Supplied information =
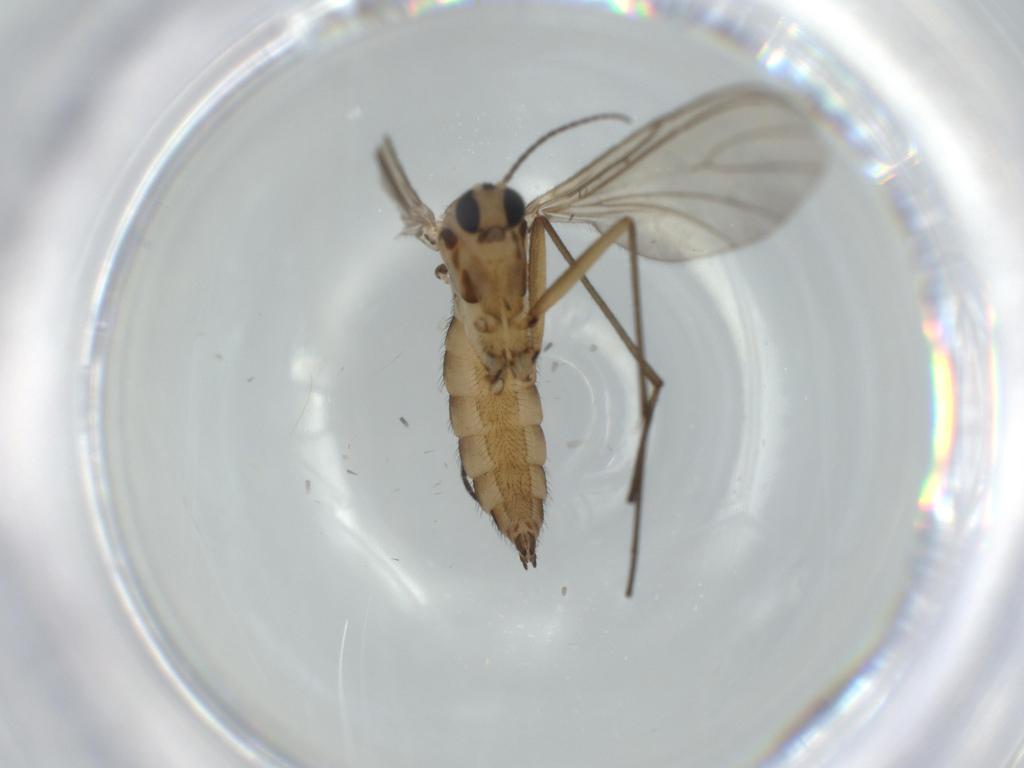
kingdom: Animalia
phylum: Arthropoda
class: Insecta
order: Diptera
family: Sciaridae
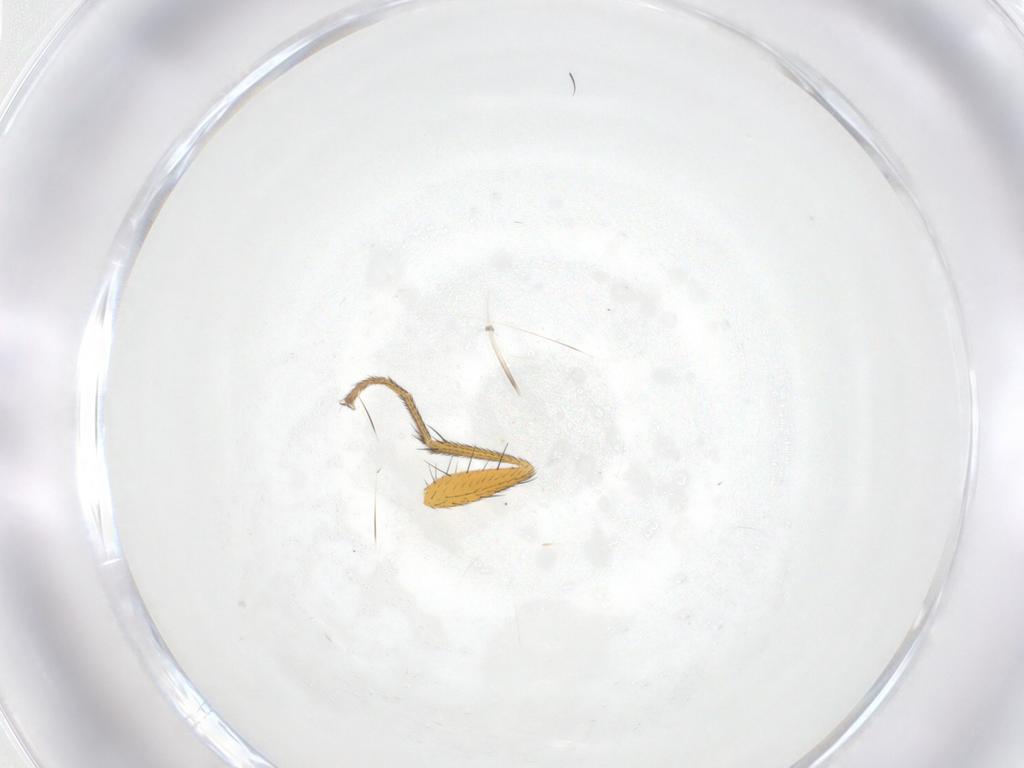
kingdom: Animalia
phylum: Arthropoda
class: Insecta
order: Diptera
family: Muscidae
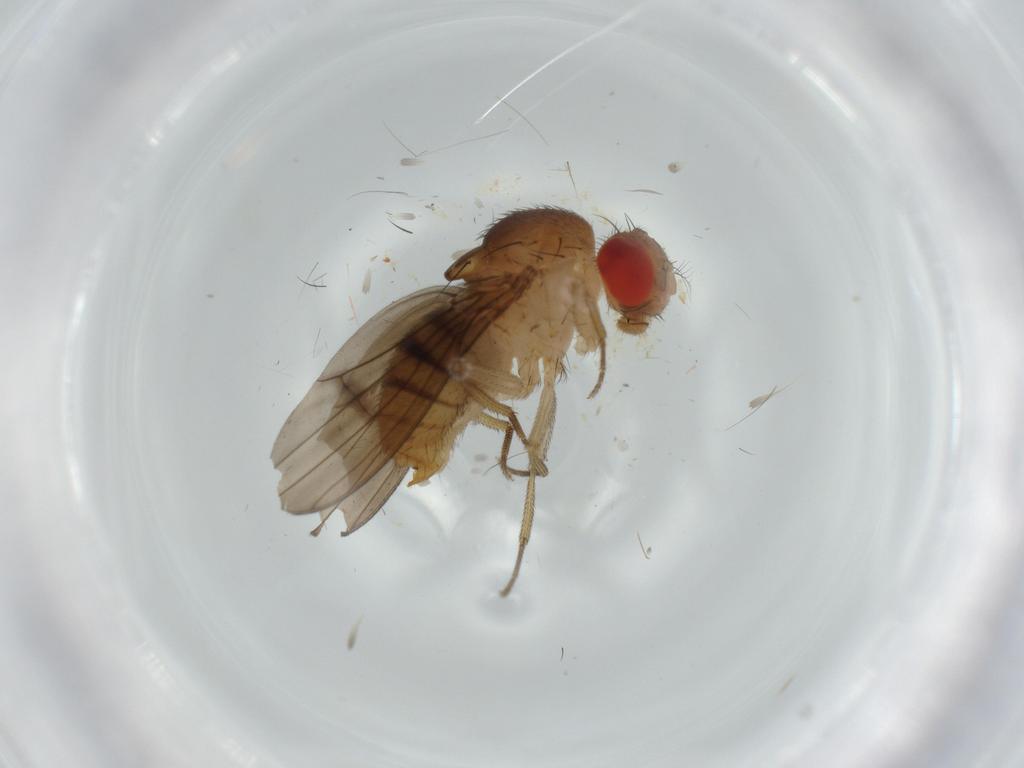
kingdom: Animalia
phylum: Arthropoda
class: Insecta
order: Diptera
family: Drosophilidae
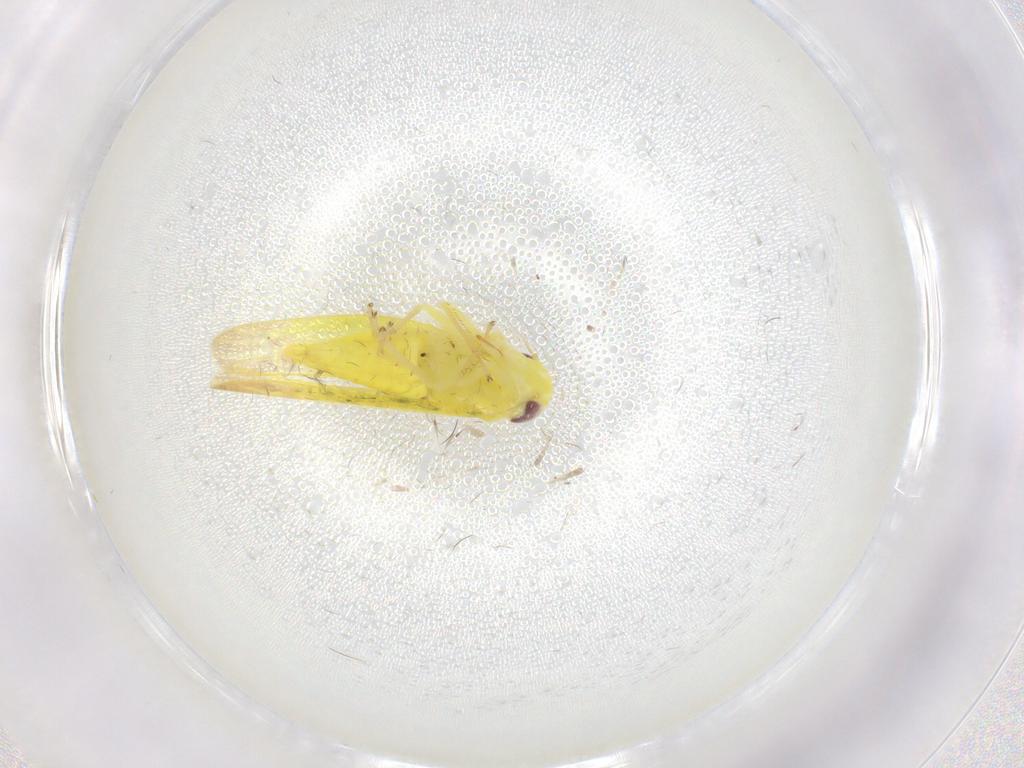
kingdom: Animalia
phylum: Arthropoda
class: Insecta
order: Hemiptera
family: Cicadellidae
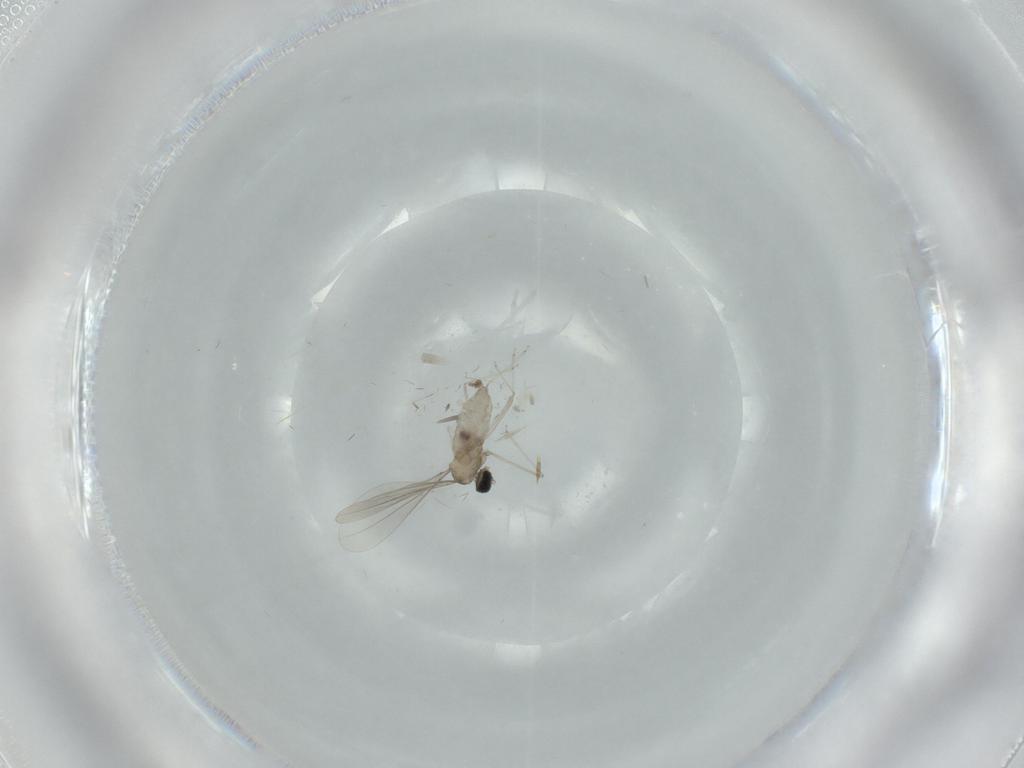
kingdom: Animalia
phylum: Arthropoda
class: Insecta
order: Diptera
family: Cecidomyiidae
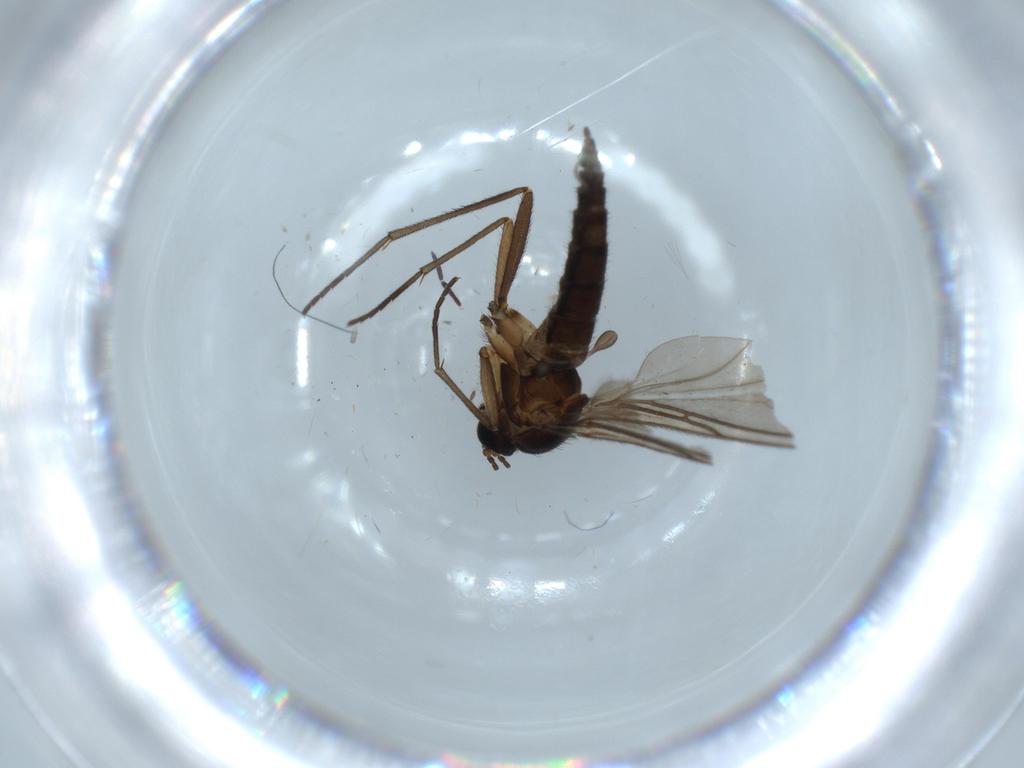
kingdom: Animalia
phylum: Arthropoda
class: Insecta
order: Diptera
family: Sciaridae
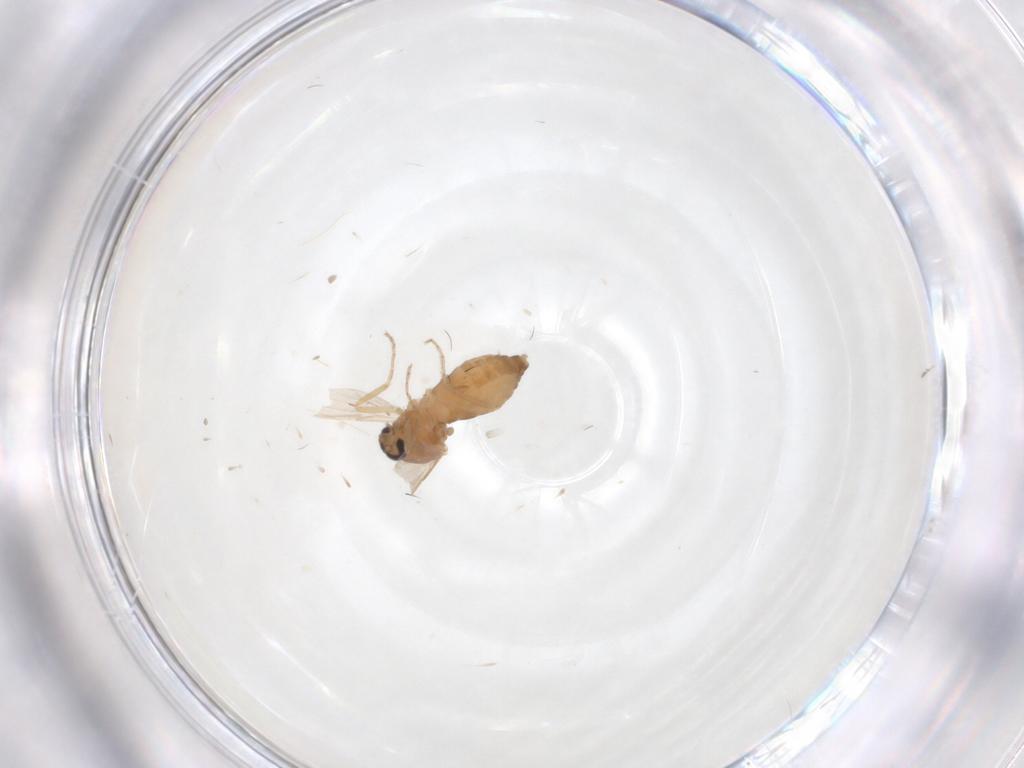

Exercise task = Please rewrite all the entries above, putting "division" wherever "phylum" appears and keeping everything else the same. Leave out the pictures.

Answer to the exercise =
kingdom: Animalia
division: Arthropoda
class: Insecta
order: Diptera
family: Sciaridae
kingdom: Animalia
division: Arthropoda
class: Insecta
order: Diptera
family: Muscidae
kingdom: Animalia
division: Arthropoda
class: Insecta
order: Diptera
family: Drosophilidae
kingdom: Animalia
division: Arthropoda
class: Insecta
order: Hemiptera
family: Cicadellidae
kingdom: Animalia
division: Arthropoda
class: Insecta
order: Diptera
family: Cecidomyiidae
kingdom: Animalia
division: Arthropoda
class: Insecta
order: Diptera
family: Sciaridae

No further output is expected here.